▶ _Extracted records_
_ _ _
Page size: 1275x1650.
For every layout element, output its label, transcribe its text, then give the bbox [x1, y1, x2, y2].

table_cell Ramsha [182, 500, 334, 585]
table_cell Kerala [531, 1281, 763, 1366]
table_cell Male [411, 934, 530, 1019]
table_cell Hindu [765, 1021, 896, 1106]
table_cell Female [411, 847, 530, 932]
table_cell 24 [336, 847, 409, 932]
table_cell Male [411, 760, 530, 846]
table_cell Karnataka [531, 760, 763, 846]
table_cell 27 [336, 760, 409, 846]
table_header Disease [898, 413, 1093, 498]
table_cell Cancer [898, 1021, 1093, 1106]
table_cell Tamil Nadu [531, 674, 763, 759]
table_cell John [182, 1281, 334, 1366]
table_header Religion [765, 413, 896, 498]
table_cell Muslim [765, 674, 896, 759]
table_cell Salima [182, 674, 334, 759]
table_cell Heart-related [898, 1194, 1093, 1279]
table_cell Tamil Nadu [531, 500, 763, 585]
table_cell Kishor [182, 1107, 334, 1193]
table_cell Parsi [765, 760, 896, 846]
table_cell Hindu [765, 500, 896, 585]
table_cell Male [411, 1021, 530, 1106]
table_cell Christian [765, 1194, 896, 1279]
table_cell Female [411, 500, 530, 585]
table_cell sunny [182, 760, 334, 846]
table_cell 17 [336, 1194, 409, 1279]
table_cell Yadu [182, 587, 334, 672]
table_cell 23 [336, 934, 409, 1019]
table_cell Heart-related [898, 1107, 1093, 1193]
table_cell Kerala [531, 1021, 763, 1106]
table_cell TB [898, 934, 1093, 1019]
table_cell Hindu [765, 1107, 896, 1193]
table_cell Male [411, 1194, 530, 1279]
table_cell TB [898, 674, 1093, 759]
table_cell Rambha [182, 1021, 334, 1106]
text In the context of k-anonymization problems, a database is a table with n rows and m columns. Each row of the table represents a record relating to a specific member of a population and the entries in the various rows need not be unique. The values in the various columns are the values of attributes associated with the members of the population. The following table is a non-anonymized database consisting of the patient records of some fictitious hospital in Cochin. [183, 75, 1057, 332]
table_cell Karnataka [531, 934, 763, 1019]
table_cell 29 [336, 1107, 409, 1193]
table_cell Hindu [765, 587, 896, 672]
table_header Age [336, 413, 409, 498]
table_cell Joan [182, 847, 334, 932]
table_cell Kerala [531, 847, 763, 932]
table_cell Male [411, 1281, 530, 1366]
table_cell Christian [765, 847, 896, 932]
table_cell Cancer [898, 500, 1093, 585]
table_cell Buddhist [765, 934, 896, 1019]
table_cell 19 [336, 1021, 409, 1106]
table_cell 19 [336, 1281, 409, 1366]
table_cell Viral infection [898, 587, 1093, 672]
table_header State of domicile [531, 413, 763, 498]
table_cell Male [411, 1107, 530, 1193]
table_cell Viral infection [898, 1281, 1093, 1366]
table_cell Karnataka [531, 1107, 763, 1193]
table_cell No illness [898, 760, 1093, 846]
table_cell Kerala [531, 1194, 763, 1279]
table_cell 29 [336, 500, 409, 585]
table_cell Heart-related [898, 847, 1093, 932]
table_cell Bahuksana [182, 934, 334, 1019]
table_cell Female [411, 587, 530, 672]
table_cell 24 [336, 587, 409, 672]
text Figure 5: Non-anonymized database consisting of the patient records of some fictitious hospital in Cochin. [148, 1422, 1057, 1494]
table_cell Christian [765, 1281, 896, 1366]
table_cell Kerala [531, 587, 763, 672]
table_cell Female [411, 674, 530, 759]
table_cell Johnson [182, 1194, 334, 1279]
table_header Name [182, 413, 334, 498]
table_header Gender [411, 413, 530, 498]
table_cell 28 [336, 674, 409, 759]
_ _ _
▶ _TASK TO COMPLETE_
For the data above, state only how many lines include the word "hospital".

▶ _TASK ANSWER_
2